We show that BCAA catabolic impairment is associated with and may be causal to CKM and demonstrated impairment in BCAA catabolism within ZSF1 obese rat kidneys. In both CKM animal models, treatment with the BDK inhibitor BT2 improved urine protein content, kidney hypertrophy, and kidney pathology.
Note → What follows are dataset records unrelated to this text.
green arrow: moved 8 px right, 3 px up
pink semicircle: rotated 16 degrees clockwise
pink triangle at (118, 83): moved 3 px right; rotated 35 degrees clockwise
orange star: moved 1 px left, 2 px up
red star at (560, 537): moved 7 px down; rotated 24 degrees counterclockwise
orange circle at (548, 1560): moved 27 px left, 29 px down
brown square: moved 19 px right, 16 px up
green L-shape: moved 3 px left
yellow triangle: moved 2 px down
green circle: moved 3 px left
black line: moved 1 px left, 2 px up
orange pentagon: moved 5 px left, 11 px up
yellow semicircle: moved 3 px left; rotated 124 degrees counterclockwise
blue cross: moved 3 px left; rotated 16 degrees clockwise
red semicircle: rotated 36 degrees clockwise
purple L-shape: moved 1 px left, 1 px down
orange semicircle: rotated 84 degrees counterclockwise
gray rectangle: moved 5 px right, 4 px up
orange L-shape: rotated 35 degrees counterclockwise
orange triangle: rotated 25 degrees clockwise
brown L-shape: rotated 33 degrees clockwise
Furthermore, coadministration of BT2 and the sodium-glucose cotransporter-2 inhibitor empagliflozin demonstrated additive effects to improve kidney parameters, kidney gene expression signatures, and kidney mitochondrial density and function.

CONCLUSIONS

Our study suggests that in addition to its previously reported beneficial effects on metabolism and cardiac function, BDK inhibition may also improve kidney health and therefore could represent a new therapeutic avenue for CKM.